Marketers are messaging magicians, but what happens when they lie? What if they don’t know they’re lying? Every day, marketers are asked to craft stories about products and services, and sometimes those stories slip from aspirational nonfiction into fantasy.
Why does it happen, to what extent does it matter, and how do you fix it? Let’s dive in.
The Build-up to Bluff
Whether the temptation is self-inflicted or imposed by executives eyeing a target, marketers want to generate interest. They need compelling stories to tell if they are going to pique the interest of their audience. Unfortunately, many product updates are not inherently interesting.
Yes, skilled marketers can find the audience benefit buried amid the seemingly boring bullet points and patch notes. They find the good, assess it relative to the industry, and make it relatable to a target persona or ICP (ideal customer profile). Many of these story-finding detectives have “product marketing” somewhere in their job title or description, though others may find that nomenclature too limiting.
However, what happens when the features of a product are lackluster? What happens when the user benefit remains less than audience expectations? Cue the artificial sweeteners.
When you’re cooking and the food tastes bland, you can only add more flavor at the moment you realize it, not before. You cannot change how the protein & produce were grown or how long things had to marinate before heat was applied, but you can toss in more ingredients. Similarly, marketers cannot change what was built or how many features actually made it into the sprint cycle, but they can change how it’s seasoned. In bland & bitter situations, cue the artificial sweeteners of spin & optimism.
It’s still an improvement over previous versions! This is just the alpha; it’ll be better by launch! We’re promoting the vision, not the product! If I slice the results to only look at these scenarios, the customer impact is better! If I add these descriptors to narrow our category, we truly are the best or first!

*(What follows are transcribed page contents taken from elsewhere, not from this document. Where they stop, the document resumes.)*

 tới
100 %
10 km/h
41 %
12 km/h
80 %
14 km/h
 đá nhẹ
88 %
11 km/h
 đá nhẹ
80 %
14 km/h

Whatever makes the white lie palatable and the headline enticing.
When marketing doesn’t have a seat at the table in shaping the product, their fate is much like an episode of Chopped: either they can make something enticing with the basket they are given, or they are eliminated.

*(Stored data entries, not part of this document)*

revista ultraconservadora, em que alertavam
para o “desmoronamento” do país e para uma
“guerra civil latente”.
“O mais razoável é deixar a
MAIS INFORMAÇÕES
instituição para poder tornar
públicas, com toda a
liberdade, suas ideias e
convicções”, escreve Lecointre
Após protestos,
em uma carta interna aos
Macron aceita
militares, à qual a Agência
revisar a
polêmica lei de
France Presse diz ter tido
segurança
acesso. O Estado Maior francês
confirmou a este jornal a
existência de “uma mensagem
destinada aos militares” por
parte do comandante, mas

To make the task at hand more fraught than a cooking show, however, is how often marketers are blindsided by deception within the ingredients they are given. Were the patch notes that were shared accurate? Will that feature truly provide a 30% improvement for all customers, or just a select few?
In the same way marketers spin the facts they’re given externally, those “facts” can be spun internally first. An engineer assures it works, a product manager assures its benefits, a product marketer assures it’s the best, and so on. How many rosy filters are applied before the person preparing the go-to-market messaging steps in? How many more filters will be applied to the press release or landing page?
Too many beauty filters & artificial sweeteners later, and your messaging may be more brand bluff than brand promise.
The Bitter Aftertaste
Artificial sweetener becomes bitter when too much heat is applied, and the same is true of GTMs placed under the pressure cooker of rushed timelines and unrealistic expectations.
Some of your audience may smell the bluff from a mile away. While you may fool a few, all customers remember when you don’t live up to expectations. Bold brand promises may garner press attention and landing page engagement, but they can do irreparable harm to your business in the long term.
The bitter aftertaste will be felt within your org, as well. If product and sales are smiling at launch but customer success and marketing look increasingly strained with time, you have a problem that sugar coating can’t fix.
Your reputation will suffer, client retention will drop, and word will spread. Your company lies. It’s not that great. It’s not worth the hassle. You can’t be trusted.
Booting the Bluff
Before you bark at marketing to stop making false promises externally — which they may not realize they are doing — look internally. Where and why are rose colored glasses being applied? Which teams are under such pressure to survive that they are serving their own artificial sweeteners? Are people celebrating mediocrity just to have something to celebrate? How did you arrive at this disconnect between what is acceptable and compelling internally versus what your clients want and need?
Before you can boot the bluff externally, you must accept reality within your org. If your progress is humble but steady, embrace it. Set realistic growth expectations and let your commercial teams do the same externally. There is space for honest and humble brands to grow because their audiences trust them.
Be patient with the process, pursue the best you can, and keep your promises.